Di seguito sono riportate, in forma grafica, le variazioni percentuali mensili in valori ponderati – ovvero al netto dell’effetto prodotto dal differente numero di giorni lavorativi – sul SIC EURISC, che raccoglie i dati relativi ad oltre 85 milioni di posizioni creditizie.

A febbraio si segnala un nuovo record per l’importo medio richiesto, che nell’aggregato di prestiti personali e finalizzati è stato pari a 10.171 Euro (+2,4% rispetto allo stesso mese del 2018).

Entrando nel dettaglio, per quanto riguarda i prestiti finalizzati, a febbraio l’importo medio richiesto ha raggiunto il valore di 7.459 Euro (+12,2%) mentre i prestiti personali si è attestato a 13.326 Euro (in diminuzione del -1,9%).

Relativamente alla distribuzione delle richieste per fascia di importo, la rilevazione di febbraio ha visto una crescita di +0,9 punti percentuali per le classi superiori ai 10.000 Euro a discapito della classe di richieste di importo inferiore ai 5.000 Euro (-1,2 punti percentuali rispetto allo stesso mese del 2018), benché quest’ultima risulti ancora la classe preferita dagli italiani, con il 41,9% del totale.

Approfondendo l’analisi per tipologia di finanziamento, per quanto riguarda i prestiti finalizzati addirittura il 56,6% delle richieste riguarda importi al di sotto dei 5.000 Euro, anche se in diminuzione di -3,1 punti percentuali rispetto allo stesso mese del 2018. Per i prestiti personali, invece, è la classe compresa tra 10.001 e 20.000 Euro ad essere la più richiesta (29,3% del totale; -1,1 punti percentuali rispetto al corrispondente periodo 2018).

L’analisi della distribuzione delle richieste di prestiti per durata del finanziamento conferma che anche nel mese di febbraio è la classe superiore ai 5 anni quella in cui si sono concentrate le preferenze degli italiani, con il 28,1% del totale.

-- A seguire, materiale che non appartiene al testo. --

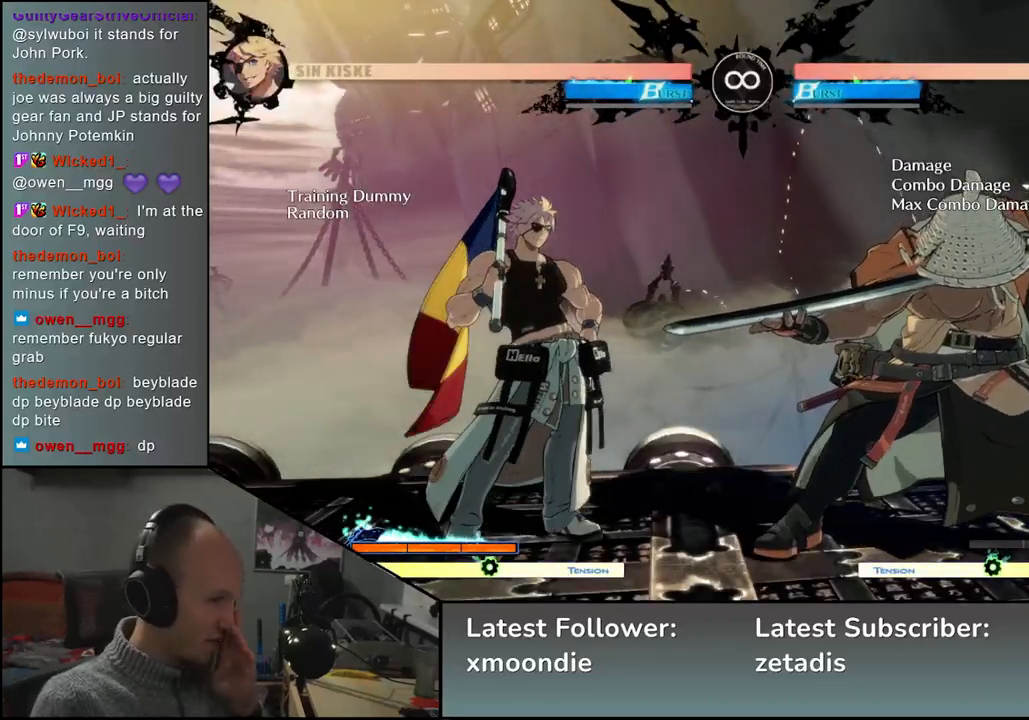
{"buttons": [], "left_stick": "center", "events": []}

Al contempo si è evidenziata una nuova, anche se lieve, contrazione per la classe di durata inferiore ai 12 mesi, che passa dal 15,8% al 14,9% del totale. Per quanto riguarda i prestiti finalizzati, le richieste si sono concentrate per il 24,0% nella fascia di durata inferiore ai 12 mesi (con una diminuzione di -0,2 punti percentuali rispetto allo stesso periodo del 2018), mentre le richieste di prestiti personali si stanno indirizzando sempre di più nella fascia di durata superiore ai 5 anni, che arriva a spiegare il 47,9% del totale (+2,1 punti percentuali).